| Problem |
No pictures go into the output, which should consist only of the lines from the first line of the data through the line with "left hip: (20, 143)", copied exactly.

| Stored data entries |
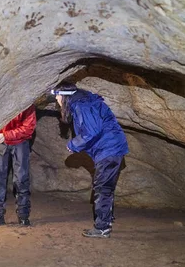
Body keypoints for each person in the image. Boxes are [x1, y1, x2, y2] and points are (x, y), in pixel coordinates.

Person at [52, 82, 128, 238]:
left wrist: (74, 144)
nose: (57, 99)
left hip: (109, 148)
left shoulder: (82, 105)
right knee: (105, 186)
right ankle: (106, 220)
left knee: (102, 187)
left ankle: (102, 227)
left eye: (57, 95)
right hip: (111, 147)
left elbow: (92, 131)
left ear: (65, 96)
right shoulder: (83, 102)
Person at [0, 105, 37, 227]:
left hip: (20, 143)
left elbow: (28, 128)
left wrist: (6, 135)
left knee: (21, 179)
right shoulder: (1, 100)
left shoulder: (27, 103)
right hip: (0, 142)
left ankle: (23, 216)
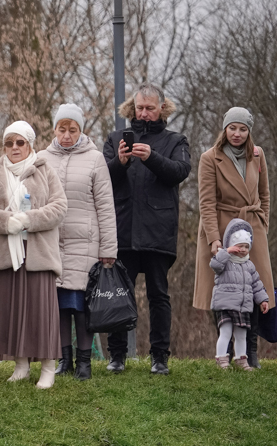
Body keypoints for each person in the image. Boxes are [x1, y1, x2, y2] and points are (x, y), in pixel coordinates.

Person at [102, 83, 191, 375]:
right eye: (140, 107)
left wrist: (151, 156)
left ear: (161, 109)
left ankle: (159, 358)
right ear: (132, 107)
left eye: (150, 108)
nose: (144, 113)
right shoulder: (115, 139)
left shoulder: (176, 140)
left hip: (158, 231)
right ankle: (116, 356)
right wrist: (121, 162)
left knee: (158, 295)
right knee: (117, 294)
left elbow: (180, 172)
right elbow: (102, 179)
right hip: (122, 229)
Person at [0, 121, 69, 389]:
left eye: (20, 142)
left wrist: (28, 219)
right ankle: (21, 364)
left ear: (30, 144)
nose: (14, 148)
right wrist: (7, 221)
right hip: (5, 252)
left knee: (41, 309)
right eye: (9, 143)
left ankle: (48, 366)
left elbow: (60, 207)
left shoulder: (45, 169)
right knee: (11, 308)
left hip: (38, 251)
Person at [44, 104, 117, 380]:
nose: (66, 135)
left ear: (80, 131)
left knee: (82, 306)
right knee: (60, 305)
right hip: (52, 244)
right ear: (54, 130)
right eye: (61, 129)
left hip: (86, 244)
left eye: (72, 130)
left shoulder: (95, 159)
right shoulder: (42, 158)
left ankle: (84, 363)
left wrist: (108, 249)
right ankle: (65, 359)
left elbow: (106, 206)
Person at [195, 107, 271, 369]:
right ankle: (224, 353)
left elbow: (265, 194)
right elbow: (206, 202)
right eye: (232, 128)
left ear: (249, 131)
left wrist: (263, 223)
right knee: (225, 291)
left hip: (253, 230)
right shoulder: (209, 158)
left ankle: (250, 353)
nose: (237, 134)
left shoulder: (257, 156)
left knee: (254, 289)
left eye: (242, 129)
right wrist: (214, 239)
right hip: (222, 228)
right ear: (224, 129)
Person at [210, 219, 269, 370]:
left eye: (246, 246)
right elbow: (214, 264)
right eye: (239, 246)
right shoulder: (225, 261)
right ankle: (222, 360)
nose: (242, 250)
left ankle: (241, 360)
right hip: (225, 305)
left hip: (242, 307)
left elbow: (257, 284)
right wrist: (227, 251)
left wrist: (263, 300)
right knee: (225, 332)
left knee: (241, 335)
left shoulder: (249, 265)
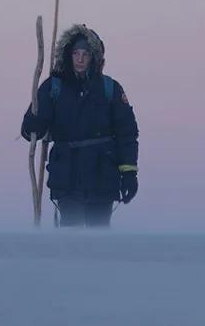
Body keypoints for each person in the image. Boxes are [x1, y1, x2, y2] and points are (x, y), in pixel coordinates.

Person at [21, 24, 139, 227]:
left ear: (94, 57)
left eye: (85, 54)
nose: (80, 59)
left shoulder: (109, 88)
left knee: (99, 236)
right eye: (76, 53)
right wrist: (33, 123)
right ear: (68, 55)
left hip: (102, 177)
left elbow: (126, 133)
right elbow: (31, 129)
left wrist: (129, 173)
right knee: (71, 237)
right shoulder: (54, 87)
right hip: (67, 178)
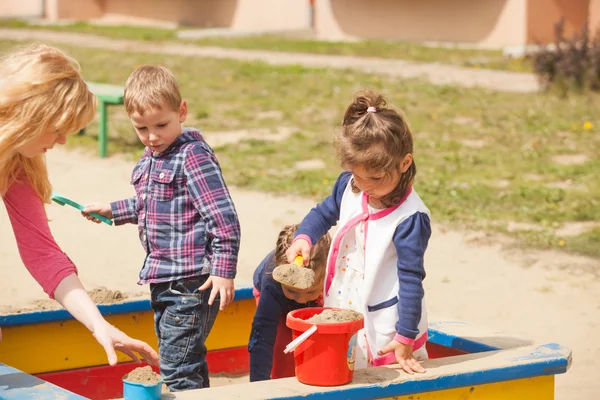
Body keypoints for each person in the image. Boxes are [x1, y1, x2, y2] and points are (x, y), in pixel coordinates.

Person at [83, 64, 241, 391]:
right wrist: (113, 210)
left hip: (191, 281)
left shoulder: (192, 156)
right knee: (186, 359)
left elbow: (223, 216)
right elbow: (149, 204)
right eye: (141, 128)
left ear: (181, 112)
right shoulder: (152, 156)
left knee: (176, 368)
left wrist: (224, 270)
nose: (152, 136)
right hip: (164, 279)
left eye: (161, 125)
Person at [0, 43, 159, 366]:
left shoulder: (18, 164)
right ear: (29, 117)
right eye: (58, 130)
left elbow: (42, 254)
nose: (61, 142)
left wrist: (99, 324)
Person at [286, 90, 431, 375]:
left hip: (387, 322)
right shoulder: (348, 186)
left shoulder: (409, 218)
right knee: (345, 367)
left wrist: (405, 337)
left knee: (383, 376)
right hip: (344, 300)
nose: (364, 185)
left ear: (404, 163)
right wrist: (304, 238)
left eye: (375, 178)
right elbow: (322, 213)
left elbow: (411, 281)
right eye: (357, 174)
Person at [248, 224, 331, 382]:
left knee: (315, 344)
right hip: (277, 298)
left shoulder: (332, 274)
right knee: (283, 349)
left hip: (315, 301)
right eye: (293, 291)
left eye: (310, 291)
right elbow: (261, 338)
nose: (301, 299)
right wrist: (258, 386)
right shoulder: (273, 283)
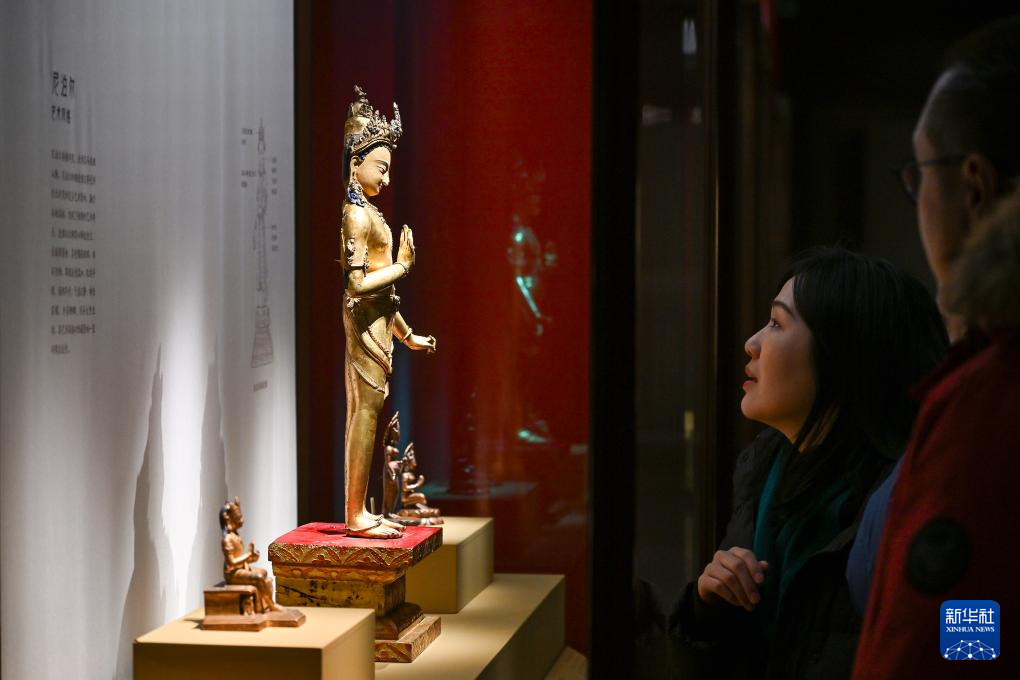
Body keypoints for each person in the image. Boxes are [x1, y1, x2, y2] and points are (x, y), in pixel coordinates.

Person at [671, 248, 947, 679]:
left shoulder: (917, 500)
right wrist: (706, 609)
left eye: (776, 323)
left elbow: (978, 649)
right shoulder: (763, 471)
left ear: (843, 356)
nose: (752, 343)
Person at [852, 18, 1020, 677]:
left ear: (973, 185)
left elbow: (954, 625)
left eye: (920, 173)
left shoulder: (991, 396)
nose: (917, 196)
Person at [340, 86, 437, 538]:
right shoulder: (357, 217)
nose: (387, 179)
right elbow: (357, 285)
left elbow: (384, 297)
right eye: (381, 168)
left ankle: (358, 511)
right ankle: (355, 515)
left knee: (369, 413)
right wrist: (402, 266)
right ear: (355, 164)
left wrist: (407, 334)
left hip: (378, 327)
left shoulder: (370, 214)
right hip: (364, 329)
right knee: (364, 414)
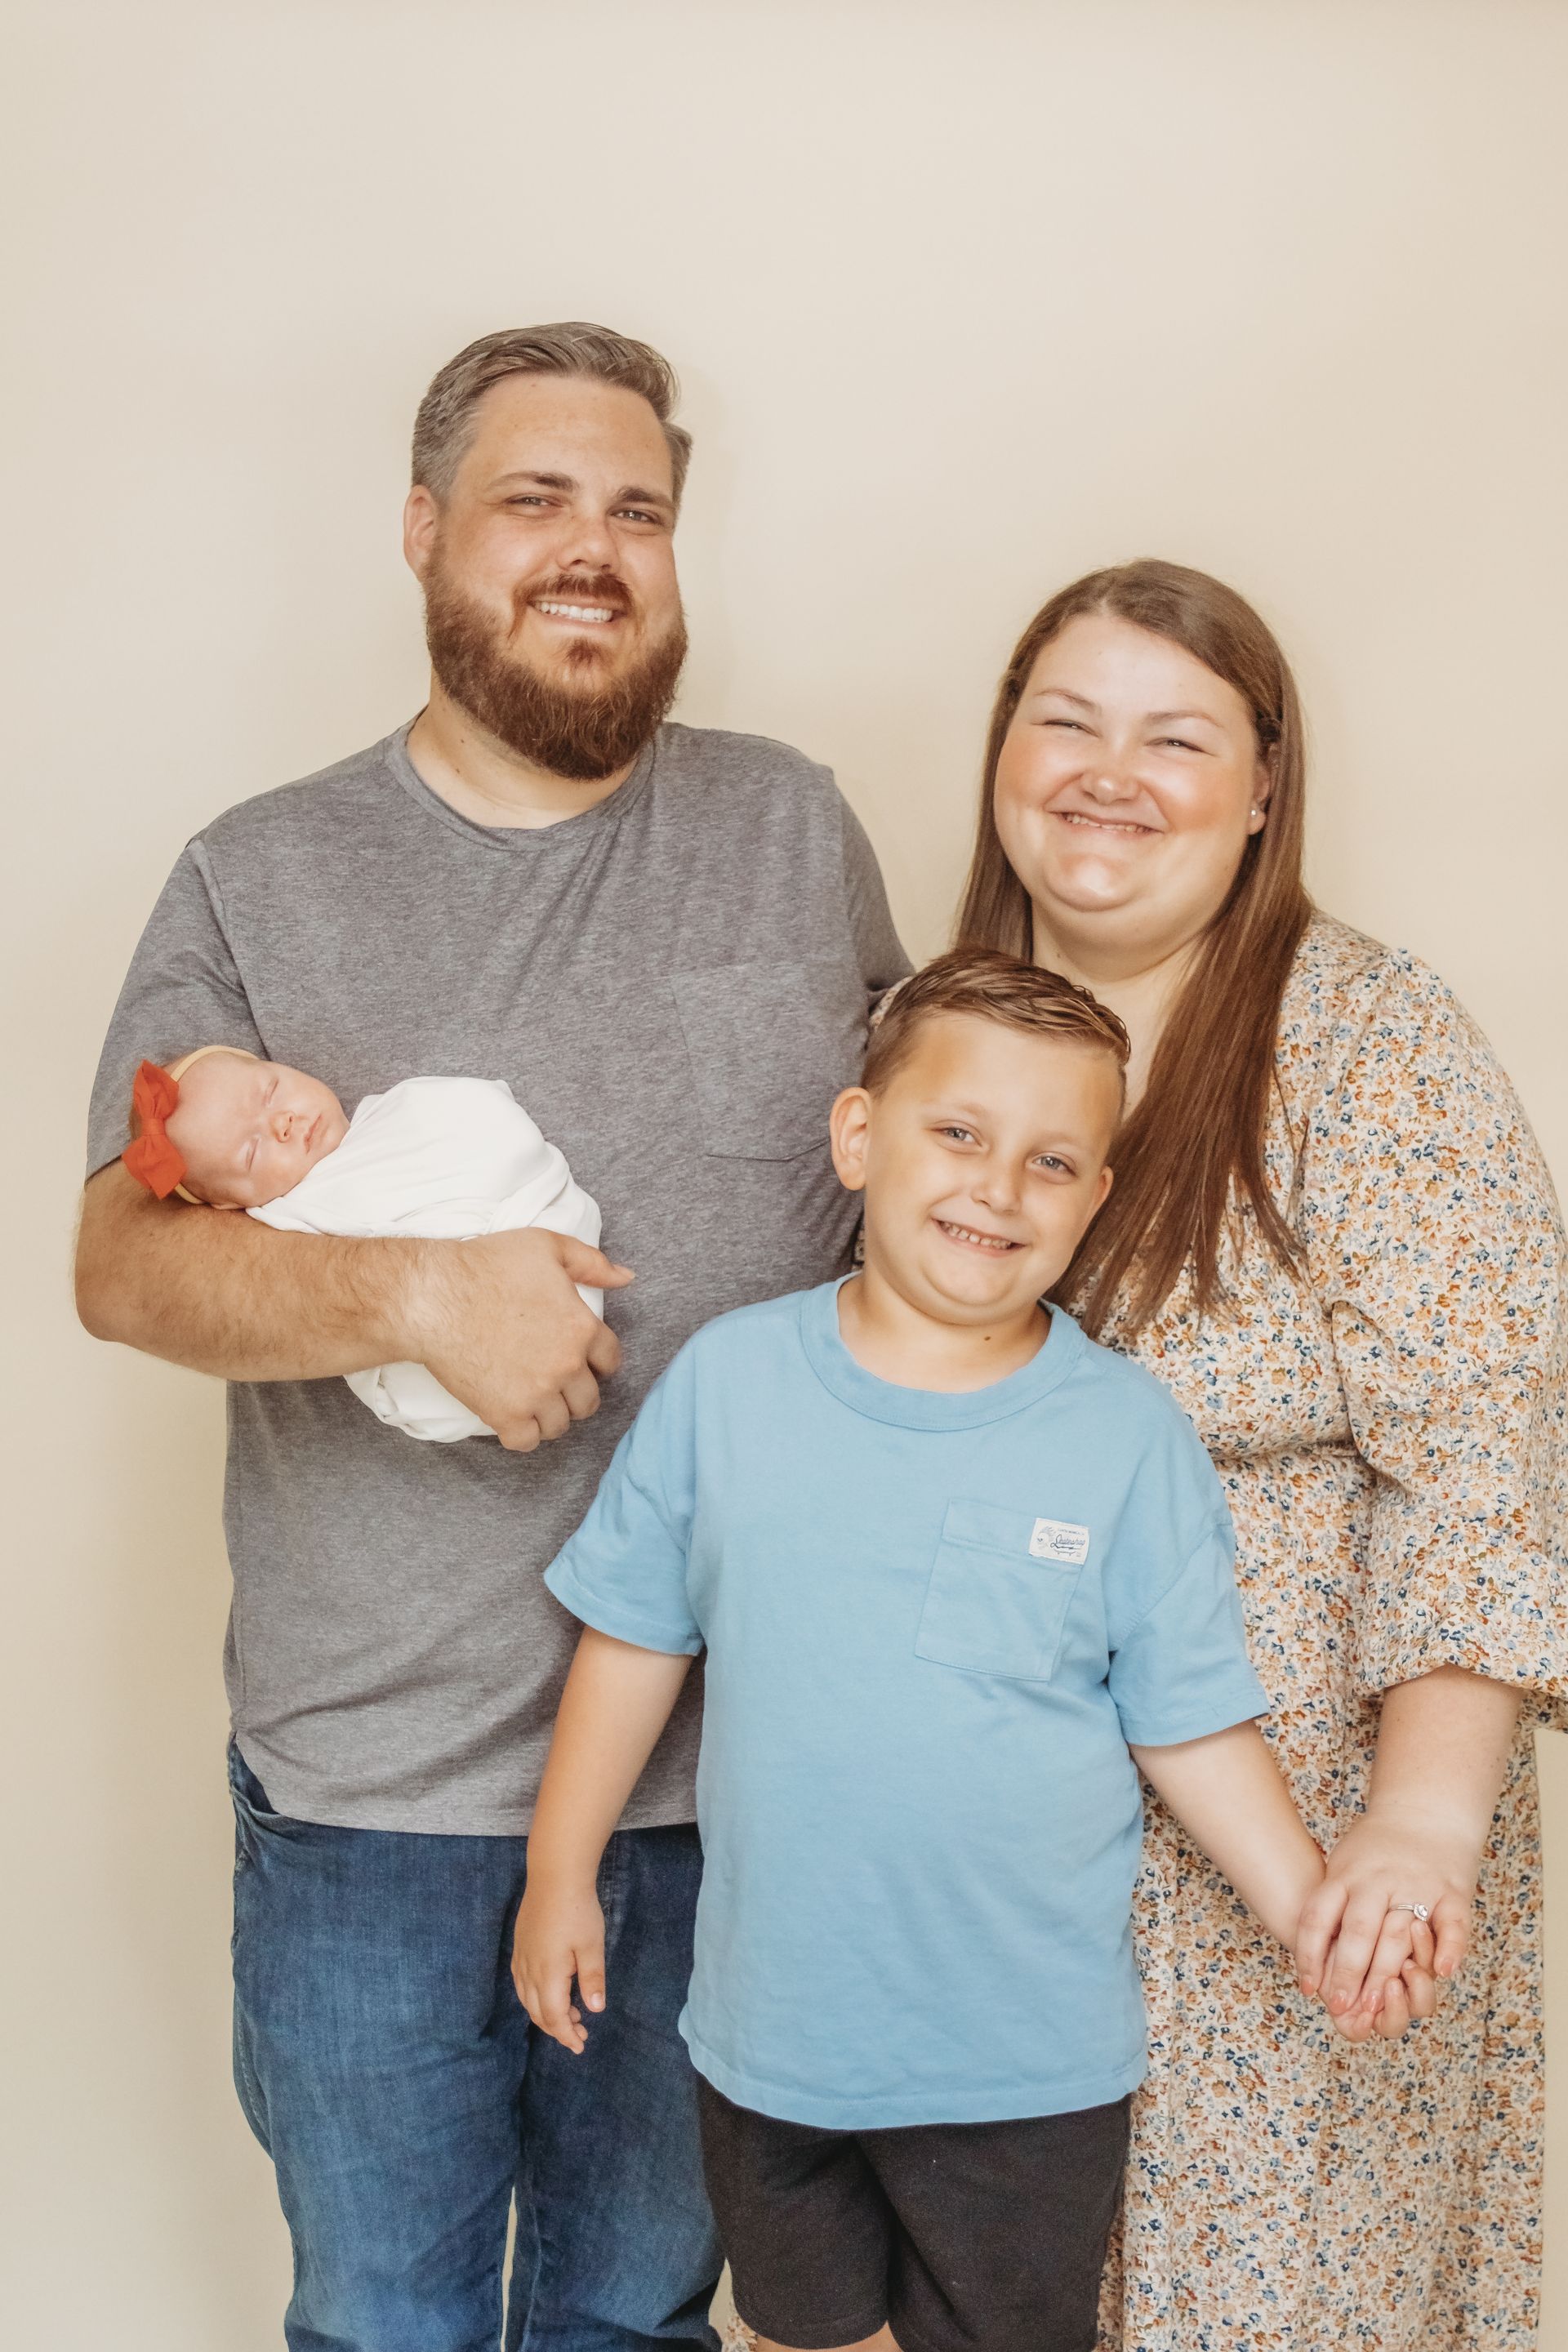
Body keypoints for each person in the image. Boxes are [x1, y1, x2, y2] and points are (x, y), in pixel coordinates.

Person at [74, 323, 908, 2352]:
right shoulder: (259, 874)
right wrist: (419, 1293)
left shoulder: (792, 830)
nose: (591, 548)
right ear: (423, 529)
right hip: (378, 1795)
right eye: (536, 499)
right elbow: (119, 1265)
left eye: (638, 510)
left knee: (637, 2315)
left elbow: (930, 1186)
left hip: (718, 1784)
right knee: (388, 2324)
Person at [511, 951, 1432, 2352]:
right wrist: (558, 1871)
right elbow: (633, 1641)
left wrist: (1314, 1914)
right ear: (859, 1136)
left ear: (1095, 1196)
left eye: (1052, 1161)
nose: (999, 1188)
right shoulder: (728, 1383)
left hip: (1025, 2069)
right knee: (798, 2339)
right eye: (959, 1132)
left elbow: (1187, 1721)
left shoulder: (1126, 1435)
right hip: (775, 2045)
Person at [955, 558, 1567, 2350]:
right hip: (993, 1873)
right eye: (1066, 722)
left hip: (1304, 1854)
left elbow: (1491, 1450)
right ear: (1001, 752)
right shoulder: (940, 1045)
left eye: (1177, 738)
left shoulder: (1371, 1039)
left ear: (1262, 790)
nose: (1108, 774)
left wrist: (1420, 1824)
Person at [120, 1049, 603, 1438]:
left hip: (540, 1236)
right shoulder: (285, 1229)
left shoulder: (401, 1108)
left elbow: (487, 1117)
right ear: (230, 1205)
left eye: (270, 1091)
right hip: (471, 1363)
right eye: (252, 1151)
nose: (281, 1123)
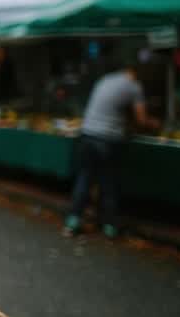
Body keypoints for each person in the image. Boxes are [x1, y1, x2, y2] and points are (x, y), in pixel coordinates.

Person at [64, 53, 159, 239]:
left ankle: (72, 221)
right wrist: (154, 123)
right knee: (109, 183)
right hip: (107, 139)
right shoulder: (134, 87)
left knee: (84, 179)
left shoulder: (106, 79)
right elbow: (142, 120)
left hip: (88, 134)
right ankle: (109, 226)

| Answer section |
Body keypoints for each person in the image. Boxes are [x1, y1, x2, y2] and points are (x, y), in pixel coordinates.

Person at [52, 82, 128, 238]:
left wrist: (74, 144)
nose: (57, 99)
left hip: (109, 148)
left shoulder: (82, 105)
right knee: (105, 186)
right ankle: (106, 220)
left knee: (102, 187)
left ankle: (102, 227)
left eye: (57, 95)
right hip: (111, 147)
left elbow: (92, 131)
left ear: (65, 96)
right shoulder: (83, 102)
Person at [0, 105, 37, 227]:
left hip: (20, 143)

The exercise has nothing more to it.